We find a surprise in six Scandinavian hunter-gatherers (SHG) from the Motala site in southern Sweden. In three out of six samples, we observe the haplotype carrying the derived allele of rs3827760 in the EDAR gene (Extended Data Fig. 5), which affects tooth morphology and hair thickness and has been the subject of a selective sweep in East Asia 24 , and today is at high frequency in East Asians and Native Americans. The EDAR derived allele is largely absent in present-day Europe except in Scandinavia, plausibly due to Siberian movements into the region millennia after the date of the Motala samples.

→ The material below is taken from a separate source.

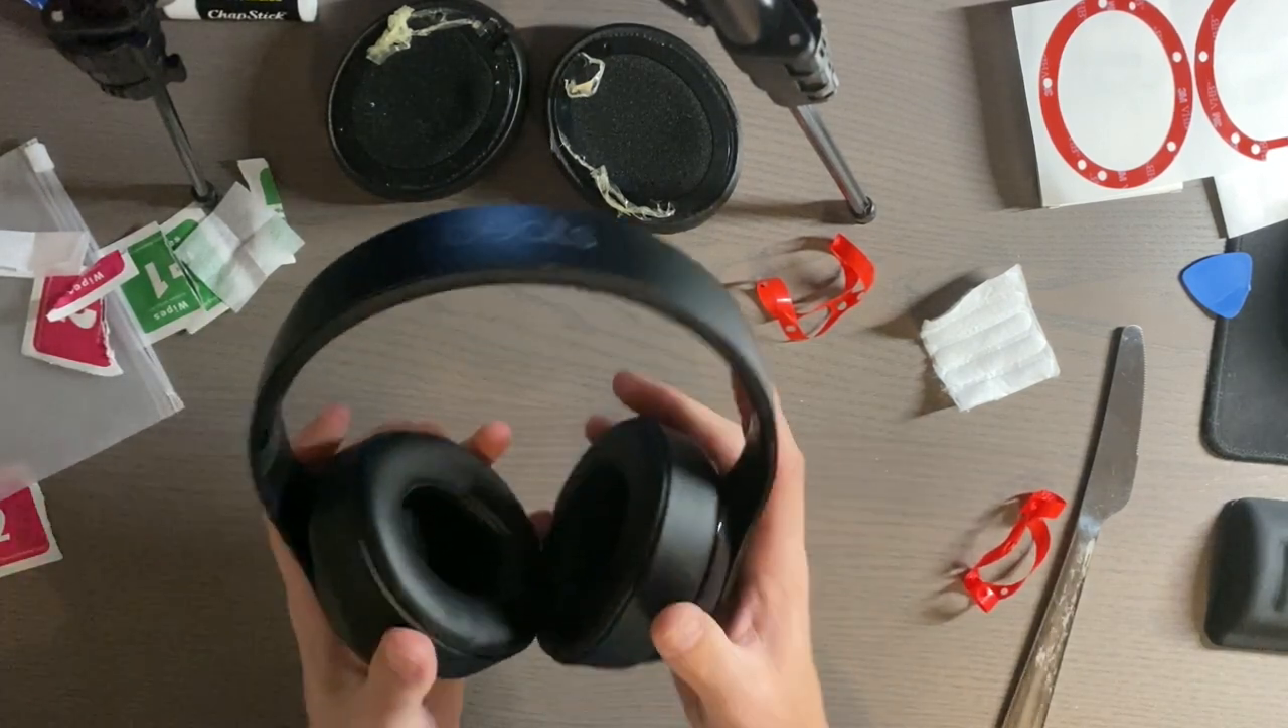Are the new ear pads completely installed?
Yes.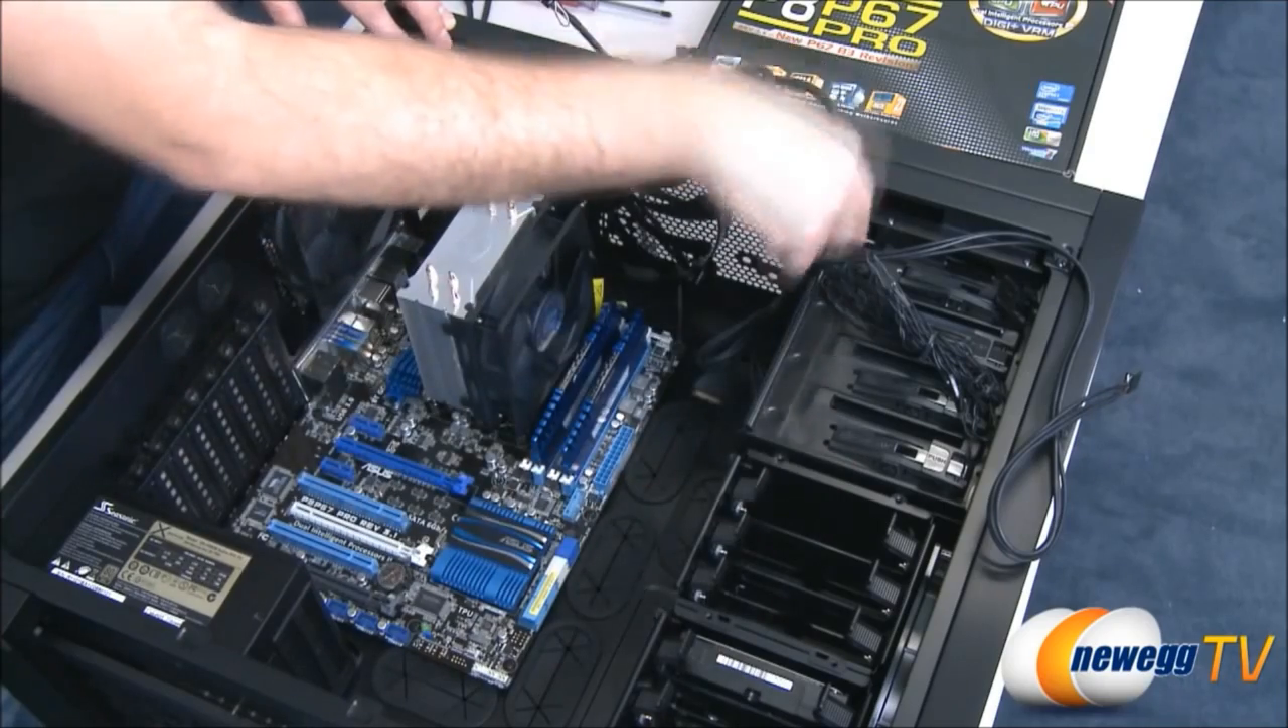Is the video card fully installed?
No.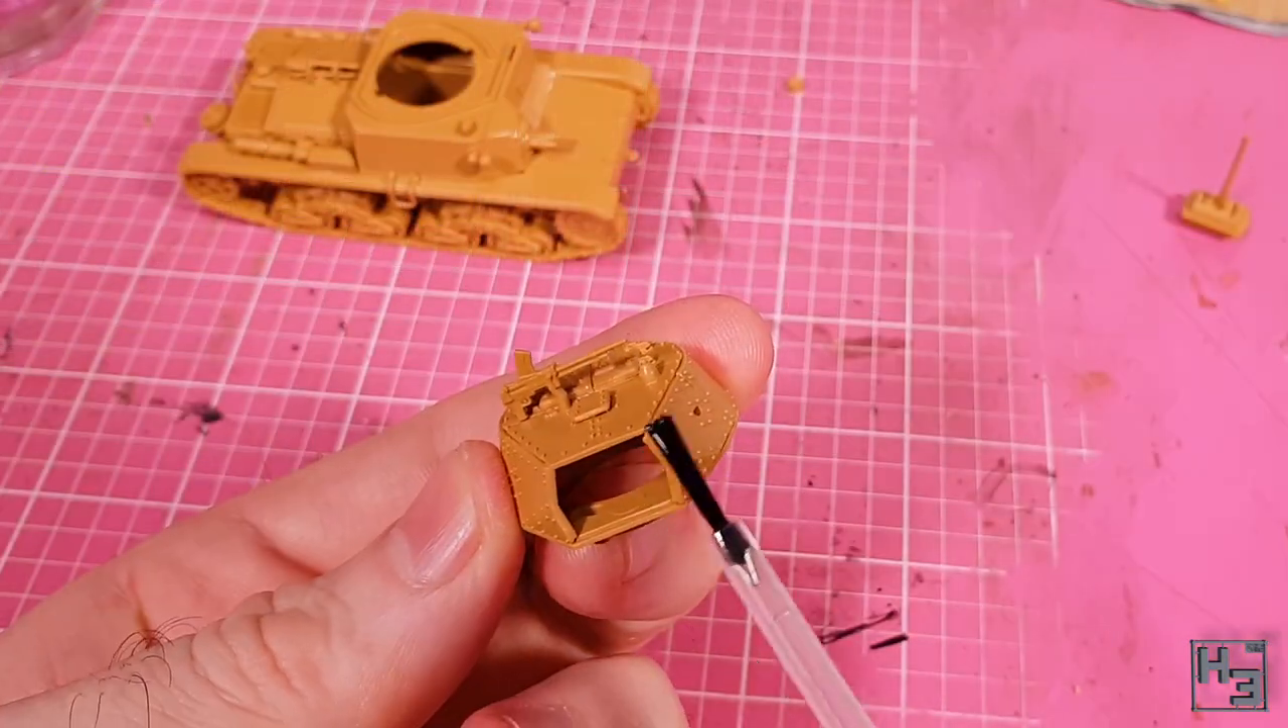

The SHG have no evidence of East Asian ancestry 4,7 , suggesting that the EDAR derived allele may not have originated not in East Asians as previously suggested 24 . A second surprise is that, unlike closely related western hunter-gatherers, the Motala samples have predominantly derived pigmentation alleles at SLC45A2 and SLC24A5.Polygenic selection on height in Europe:
We also tested for selection on complex traits. The best-documented example of this process in humans is height, for which the differences between Northern and Southern Europe have driven by selection 25 . To test for this signal in our data, we used a statistic that tests whether trait-affecting alleles are both highly correlated and more differentiated, compared to randomly sampled alleles 26 . We predicted genetic heights for each population and applied the test to all populations together, as well as to pairs of populations (Fig. 4). Using 180 height-associated SNPs 27 (restricted to 169 where we successfully targeted at least two chromosomes in each population), we detect a significant signal of directional selection on height (p=0.002). Applying this to pairs of populations allows us to detect two independent signals. First, the Iberian Neolithic and Chalcolithic samples show selection for reduced height relative to both the Anatolian Neolithic (p=0.042) and the Central European Early and Middle Neolithic (p=0.003). Second, we detect a signal for increased height in the steppe populations (p=0.030 relative to the Central European Early and Middle Neolithic). These results suggest that the modern South-North gradient in height across Europe is due to both increased steppe ancestry in northern populations, and selection for decreased height in Early Neolithic migrants to southern Europe. We do not observe any other significant signals of polygenetic selection in five other complex traits we tested: body mass index 28 (p=0.20), waist-to-hip ratio 29 (p=0.51), type 2 diabetes 30 (p=0.37), inflammatory bowel disease 21 (p=0.17) and lipid levels 16 (p=0.50).